Il existe des faits, réels, et non pas spéculatifs, et ils ont trait à la volonté de puissance de certains dirigeants arabes qui préfèrent une logique de guerre pour effacer le retard économique et technologique de plus en plus grand pris par leurs pays. Or le temps presse. Le déploiement mondial des désirs de plus en plus individualisés que des techniques de plus en plus sophistiquées tentent de satisfaire, craquèlent de plus en plus les sociétés fermées qui, telles les espèces les entreprises les institutions incapables de muter, glissent imperceptiblement vers la disparition.

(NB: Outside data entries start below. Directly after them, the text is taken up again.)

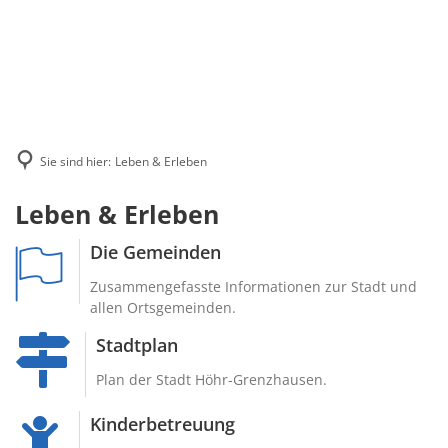
Sie sind hier:
Leben & Erleben
Leben
Leben & Erleben
&
Die Gemeinden
Erleben
Zusammengefasste Informationen zur Stadt und
allen Ortsgemeinden.
Stadtplan
Plan der Stadt Höhr-Grenzhausen.
Kinderbetreuung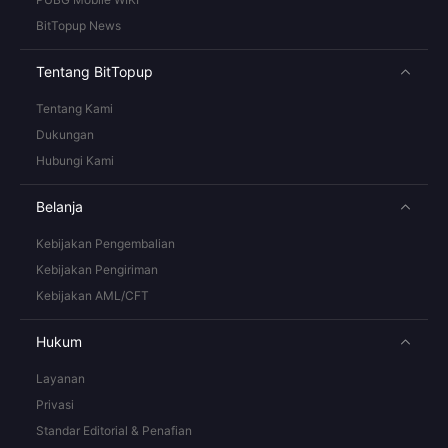
BitTopup News
Tentang BitTopup
Tentang Kami
Dukungan
Hubungi Kami
Belanja
Kebijakan Pengembalian
Kebijakan Pengiriman
Kebijakan AML/CFT
Hukum
Layanan
Privasi
Standar Editorial & Penafian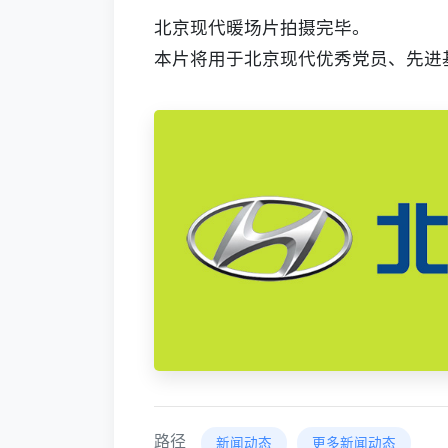
北京现代暖场片拍摄完毕。
本片将用于北京现代优秀党员、先进
路径
新闻动态
更多新闻动态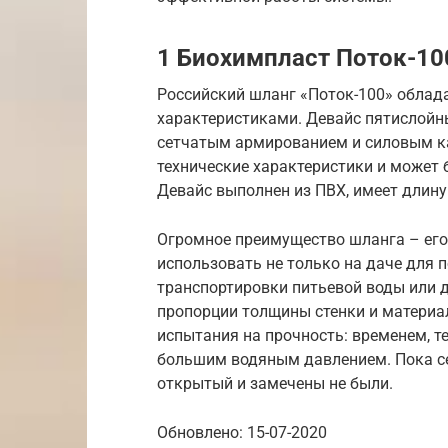
1 Биохимпласт Поток-100
Российский шланг «Поток-100» обла
характеристиками. Девайс пятислой
сетчатым армированием и силовым ка
технические характеристики и может б
Девайс выполнен из ПВХ, имеет длину
Огромное преимущество шланга – его
использовать не только на даче для п
транспортировки питьевой воды или 
пропорции толщины стенки и материа
испытания на прочность: временем, 
большим водяным давлением. Пока се
открытый и замечены не были.
Обновлено: 15-07-2020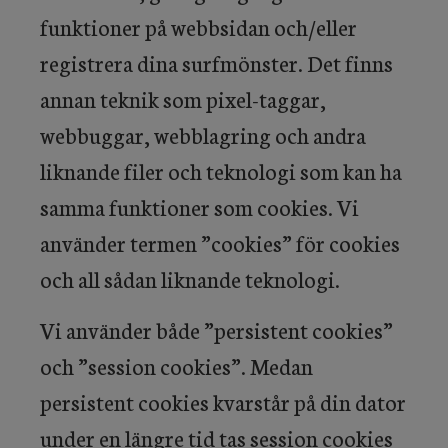
funktioner på webbsidan och/eller
registrera dina surfmönster. Det finns
annan teknik som pixel-taggar,
webbuggar, webblagring och andra
liknande filer och teknologi som kan ha
samma funktioner som cookies. Vi
använder termen ”cookies” för cookies
och all sådan liknande teknologi.
Vi använder både ”persistent cookies”
och ”session cookies”. Medan
persistent cookies kvarstår på din dator
under en längre tid tas session cookies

C’est là l’enjeu principal. Soit les dirigeants de ces pays arabes font leur aggiornamento et vont franchement vers la démocratie, soit ces dirigeants enfoncent de plus en plus leurs pays dans la gabegie et le sous-développement. Or la politique suicidaire d’Hussein et de Ben Laden n’en fait qu’accélérer les termes puisque, en retour, la seule issue à leur montée aux extrêmes résidera dans leur destruction absolue et irréversible. Hitler et Hiro-Hito n’avaient rien voulu savoir. À qui le tour ?

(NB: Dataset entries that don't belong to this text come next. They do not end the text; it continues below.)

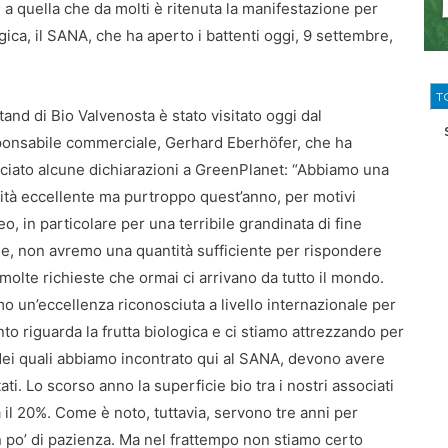
 quella che da molti è ritenuta la manifestazione per
ica, il SANA, che ha aperto i battenti oggi, 9 settembre,
T
tand di Bio Valvenosta è stato visitato oggi dal
onsabile commerciale, Gerhard Eberhöfer, che ha
sciato alcune dichiarazioni a GreenPlanet: “Abbiamo una
ità eccellente ma purtroppo quest’anno, per motivi
o, in particolare per una terribile grandinata di fine
le, non avremo una quantità sufficiente per rispondere
 molte richieste che ormai ci arrivano da tutto il mondo.
o un’eccellenza riconosciuta a livello internazionale per
to riguarda la frutta biologica e ci stiamo attrezzando per
ni dei quali abbiamo incontrato qui al SANA, devono avere
i. Lo scorso anno la superficie bio tra i nostri associati
 il 20%. Come è noto, tuttavia, servono tre anni per
n po’ di pazienza. Ma nel frattempo non stiamo certo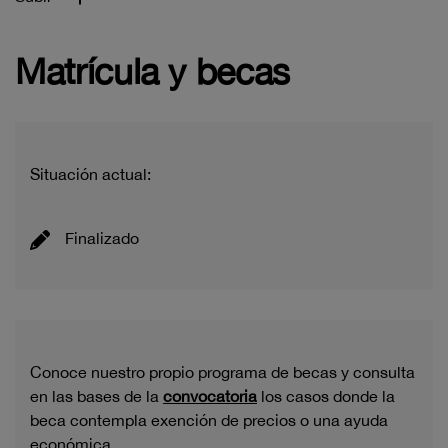
Matrícula y becas
Situación actual:
Finalizado
Conoce nuestro propio programa de becas y consulta
en las bases de la
convocatoria
los casos donde la
beca contempla exención de precios o una ayuda
económica.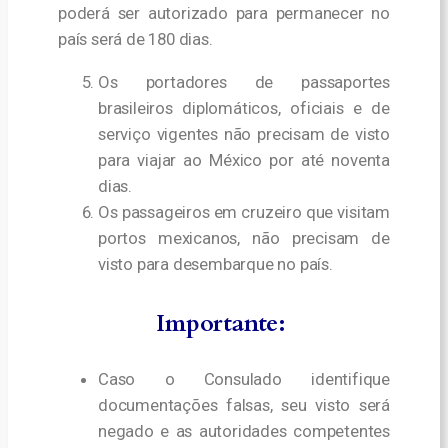
poderá ser autorizado para permanecer no
país será de 180 dias.
Os portadores de passaportes
brasileiros diplomáticos, oficiais e de
serviço vigentes não precisam de visto
para viajar ao México por até noventa
dias
.
Os passageiros em cruzeiro que visitam
portos mexicanos, não precisam de
visto para desembarque no país.
Importante:
Caso o Consulado identifique
documentações falsas, seu visto será
negado e as autoridades competentes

Mais loin de ces considérations nos doctes stratèges expliqueront que les Américains étaient seulement venus mourir sur les plages de Normandie pour arracher le marché européen des griffes du concurrent nazi. Ce n'est pas si sûr. Hitler n’était pas, du tout, contre l’existence d’un capitalisme européen dominé par l’Allemagne. Les USA auraient même trouvé un marché unique avant la lettre permettant d’écouler plus massivement leurs marchandises.
Hitler n'avait pas l'argent comme but.
Quand cessera-t-on de penser que seul l’argent mène le monde alors que les soifs de pouvoir et de prestige sont tout aussi enivrantes ? Saddam et Ben Laden ont l’argent. Ils leur manquent le pouvoir.
Comment peut-on encore s’obstiner à penser que la volonté de dominer ne peut être qu’occidentale ? Comment ne pas observer que pour maintenir sous le joug et dans l’ignorance les femmes et les jeunes qui ruent dans les brancards certains dirigeants arabes sont prêts à jeter leurs peuples dans leur néant ?

Pourquoi en Europe, et particulièrement en Allemagne et en France, des intellectuels et des politiques s’obstinent à tromper l’opinion en ne voyant le mal que d’un seul côté : l’Amérique ?
N’est-ce pas précisément ce que l’on reproche à celle-là ? Ne voit-on pas qu’en persistant à noircir les raisons américaines et britanniques et à blanchir les raisons d’Hussein et de Ben Laden, l’on persiste dans le simplisme qui ne réussira à calmer ni les uns ni les autres ? La misère et la faim dans le monde sont bien plus les résultats des dictatures que des démocraties.

Comment se fait-il par exemple que les Kurdes en Irak, qui bénéficient du programme « pétrole contre nourriture », commencent non seulement à survivre, mais se développent tandis que les irakiens restant sous le joug de Saddam s’appauvrissent ? Pourquoi? N’est-ce pas parce que les Kurdes utilisent l’argent du pétrole à bon escient et non à des fins obscures et aventuristes ?

Mais au fond à quoi bon argumenter quand le désir de (se) tromper est le plus fort et, surtout, reste un bon moyen pour défendre des positions de pouvoir et de prestige, deux biens si prisés... en France et en Allemagne.